## TASK DESCRIPTION
Set the listing down again exactly, please, apart from its pictures.

## DATA BELOW
● ● ● ●

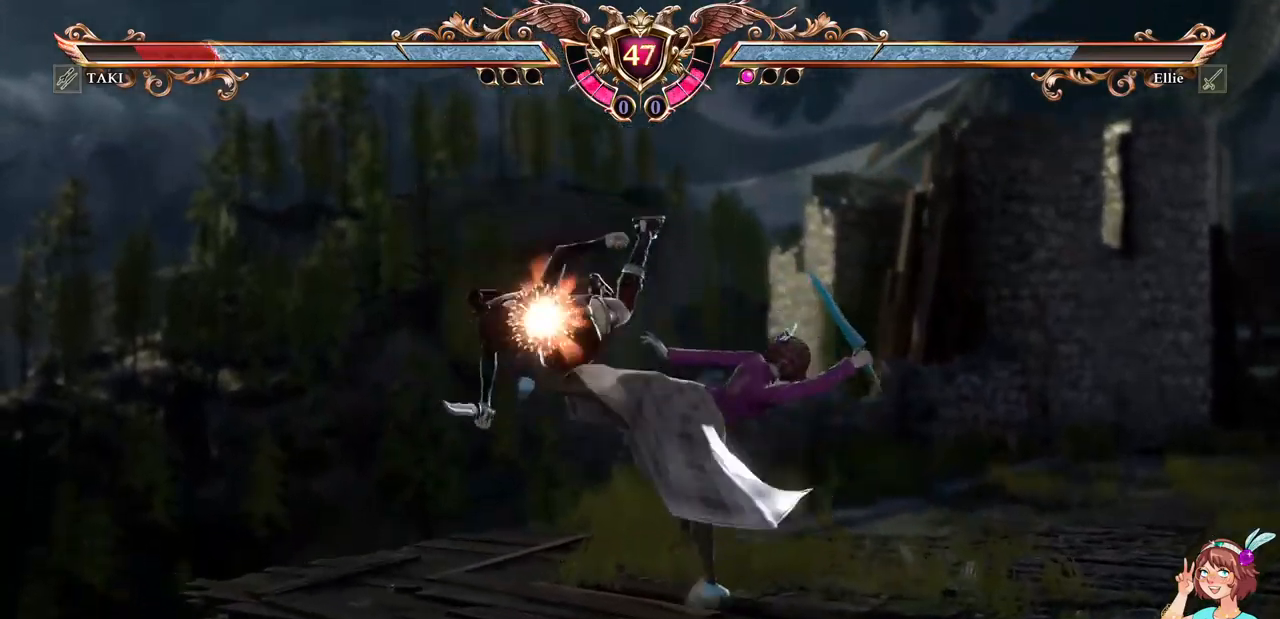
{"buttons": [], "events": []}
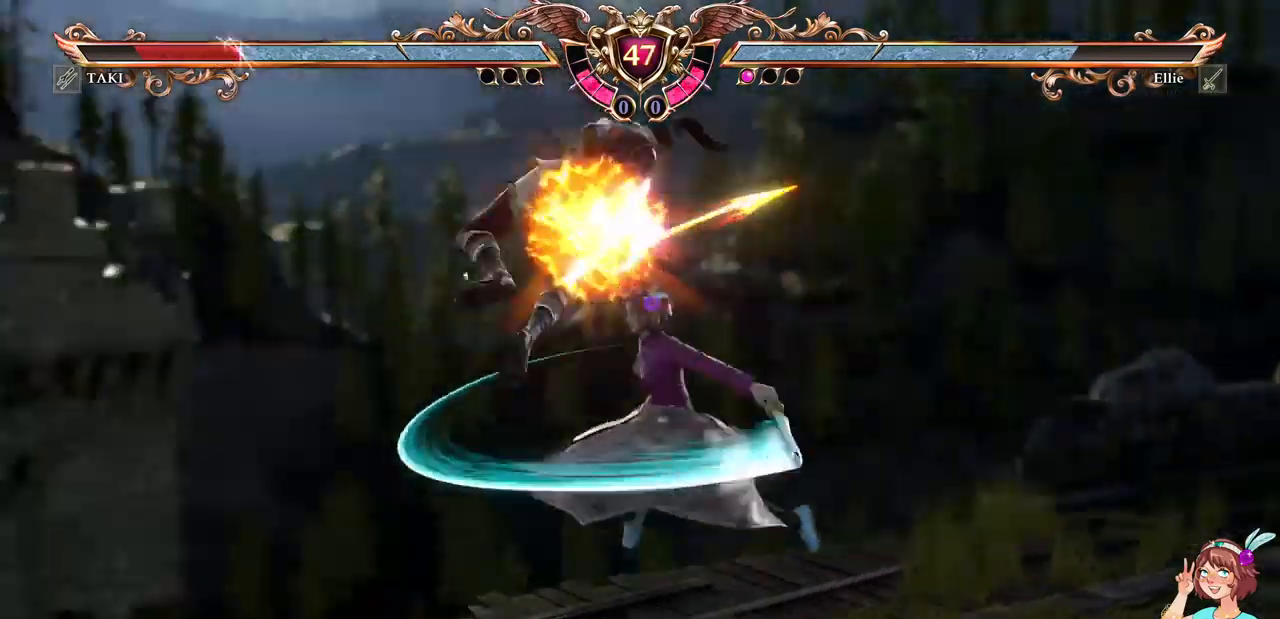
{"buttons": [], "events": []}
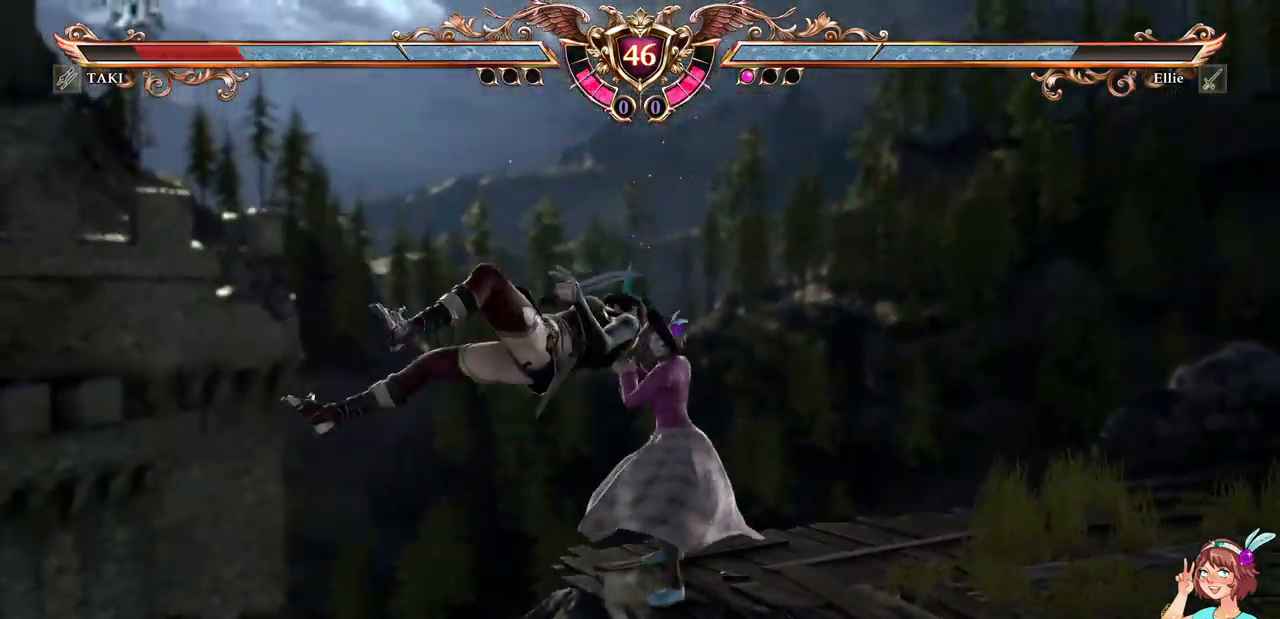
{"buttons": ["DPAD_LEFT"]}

● ● ● ●

## EXERCISE SOLUTION
{"buttons": [], "events": []}
{"buttons": [], "events": []}
{"buttons": ["DPAD_LEFT"]}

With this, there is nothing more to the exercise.